Supported employment consists of consumers working with employment specialists who join their mental health team and is three times more successful than non-supported vocational programs. “The employment specialist helps people find work and become steady employees,” says Drake. “These specialists are paid for by the mental health agency they work for with financial supplements from Medicaid, [state] departments of vocational rehabilitation, and state mental health dollars.”
Drake adds that typically people begin working a few hours a week and then raise that to about 20 to 22 hours. “There is a disincentive to work full-time as they would lose the health care benefits they receive from disability insurance,” he says. “When people are working, they earn more money and are able to get out of poverty, not to mention that there are enormous gains in their own self esteem.”
Yet it is not just those in the United States who want to be part of the work force. In the United Kingdom, says Drake, the supported employment model has been adopted into its National Health Service. “The Sainsbury Centre is a large institution that works to have people with mental illness move into the workplace,” he says. “In Australia, there is a great emphasis on public mental health, treatment, and supported employment.”

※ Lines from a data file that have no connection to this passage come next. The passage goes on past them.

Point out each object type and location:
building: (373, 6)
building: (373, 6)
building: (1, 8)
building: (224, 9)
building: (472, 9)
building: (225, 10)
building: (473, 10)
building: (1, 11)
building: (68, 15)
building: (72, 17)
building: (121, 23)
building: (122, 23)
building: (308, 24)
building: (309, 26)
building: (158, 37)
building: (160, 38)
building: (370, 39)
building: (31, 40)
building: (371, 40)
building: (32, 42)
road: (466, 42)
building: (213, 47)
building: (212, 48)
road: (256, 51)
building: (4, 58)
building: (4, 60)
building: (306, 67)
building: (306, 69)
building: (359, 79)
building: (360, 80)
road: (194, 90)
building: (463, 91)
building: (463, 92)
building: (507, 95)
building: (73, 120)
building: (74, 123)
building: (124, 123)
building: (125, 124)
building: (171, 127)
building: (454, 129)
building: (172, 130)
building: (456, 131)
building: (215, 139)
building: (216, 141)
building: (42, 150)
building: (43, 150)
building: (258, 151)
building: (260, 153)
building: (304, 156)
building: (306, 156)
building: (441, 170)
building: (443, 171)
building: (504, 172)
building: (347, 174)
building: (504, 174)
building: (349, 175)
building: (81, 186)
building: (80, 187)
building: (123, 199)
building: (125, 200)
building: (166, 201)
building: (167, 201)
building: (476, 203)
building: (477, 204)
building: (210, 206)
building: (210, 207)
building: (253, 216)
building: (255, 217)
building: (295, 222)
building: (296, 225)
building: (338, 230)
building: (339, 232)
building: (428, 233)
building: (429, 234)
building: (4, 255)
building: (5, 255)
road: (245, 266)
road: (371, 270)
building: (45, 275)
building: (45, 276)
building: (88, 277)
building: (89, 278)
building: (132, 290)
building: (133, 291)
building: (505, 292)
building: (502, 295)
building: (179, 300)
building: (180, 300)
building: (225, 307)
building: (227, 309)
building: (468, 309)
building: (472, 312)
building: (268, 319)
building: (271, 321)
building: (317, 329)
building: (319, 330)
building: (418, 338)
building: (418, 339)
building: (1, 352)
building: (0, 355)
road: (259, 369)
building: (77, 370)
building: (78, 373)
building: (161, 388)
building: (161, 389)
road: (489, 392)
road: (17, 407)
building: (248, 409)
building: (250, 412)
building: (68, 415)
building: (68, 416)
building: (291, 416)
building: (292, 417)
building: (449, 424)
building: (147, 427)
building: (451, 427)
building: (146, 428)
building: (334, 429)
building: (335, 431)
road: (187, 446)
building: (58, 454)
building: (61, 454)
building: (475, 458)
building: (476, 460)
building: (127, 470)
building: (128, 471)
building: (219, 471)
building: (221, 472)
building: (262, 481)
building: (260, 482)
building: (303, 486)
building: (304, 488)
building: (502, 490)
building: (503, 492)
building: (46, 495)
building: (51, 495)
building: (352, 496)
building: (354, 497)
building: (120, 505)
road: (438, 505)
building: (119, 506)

“We also know this is being done in China, as well as Canada and other European countries, and the European Union is very much in favor of supported employment.”
Froggatt points to an Indian initiative: The Aasha Employment Project (Aasha, which means hope, is a non-profit, non-governmental organization established in September, 1989). Aasha opened a retail store in 2003 that employs consumers who were once involved in other forms of occupational therapy. Aasha employees earn salaries as they take care of customers. The employment project is designed to motivate and sustain them as they journey toward rehabilitation.
Another Indian venture to see people with schizophrenia moving into the work force is the Kolkata-based Turning Point Mental Rehabilitation Centre. Employment is essential, as in India there are no pensions, no disability insurance, and no unemployment insurance.
Looking to the future
“What is missing is attention to the total health of the person because of lack of insurance or income. And often due to a lack of insurance the physical health needs, such as diabetes and metabolic problems, are not adequately addressed,” says Garrison. “What is important is early diagnosis, treatment, and intervention. I think that with advances in research and policy changes, schizophrenia can be dealt with in a very effective manner. We know what needs to be done…we just have to implement the necessary changes.”
“When people have the support they need…people who understand them and their illness, they will have better self esteem. But unfortunately there are places in the world where these men and women are tied up or are so stigmatized that they end up running away,” says Froggatt. “When people are looked after and not shunned they will do well.”
“The good news is that recovery is possible for anyone,” says Carrasco. “But that is not often a reality for minority communities, and it should be. We are so culturally diverse in the United States that the system should have learned how to deal with this diversity, but while we are working at this, we have not achieved quality treatment for everyone. And that should be our goal.”